If you're going to have a headrest on your gaming chair, you might as well make it work for you. Razer's Project Carol design concept unveiled at CES tosses near-field 7.1-channel surround sound and Razer's HyperSense haptics into the place you lay your head. It seems odd to have a headrest with system requirements, but this one's PC only.

Near-field sound means that the audio is focused close to your ears, though mapped for surround, rather than room-filling like speakers would be. They're essentially speakers that sit on either side of your head.
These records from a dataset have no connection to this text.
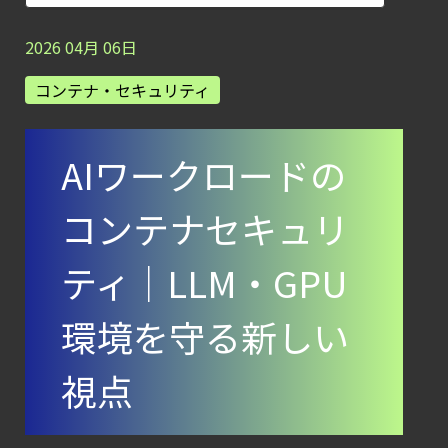
AIワークロードのコンテナセキュリティ
｜LLM・
2026
04
月
06
日
GPU環境を守る新しい視点
コンテナ・セキュリティ
【ブログ】
サーバ・
AIワークロードの
コンテナの統合セキュリティ強化
第4回： Sysdig・
コンテナセキュリ
JP1・
Illumio連携における自動隔離検証
ティ｜LLM・GPU
―
検知イベント取り扱いの課題と解消策
環境を守る新しい
【ブログ】CISO
視点
のための Headless
Cloud Security
ガイド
The sides can be pulled forward towards your ears or pushed back.

An angled view of a rendering of Project Carol with the speakers pulled to wrap around the user's head, against a blue background

Razer's designed Carol to work with more gaming chairs than just Razer's; it has adjustable, elastic straps to mount it. The audio connects to your PC via 2.4GHz (low latency) wireless. It also requires charging -- at 8 hours of battery life, it will require frequent charging compared to a good headset.

Project Carol isn't as glitzy or ambitious as some of Razer's past concepts, like its Project Hazel from 2021 that eventually turned into the disappointing Zephyr mask. Like all concept products, there's no guarantee that it will ever evolve into a shipping product, and there's an even smaller chance that it will be able to do everything it touts.

And I think two of the real products the company announced -- face padding for the Meta Quest 2 designed in conjunction with medical device manufacturer ResMed and the availability of the Razer Edge and Edge 5G cloud gaming tablet-plus-controller -- seem more interesting than this year's concept. I guess we'll see where it goes.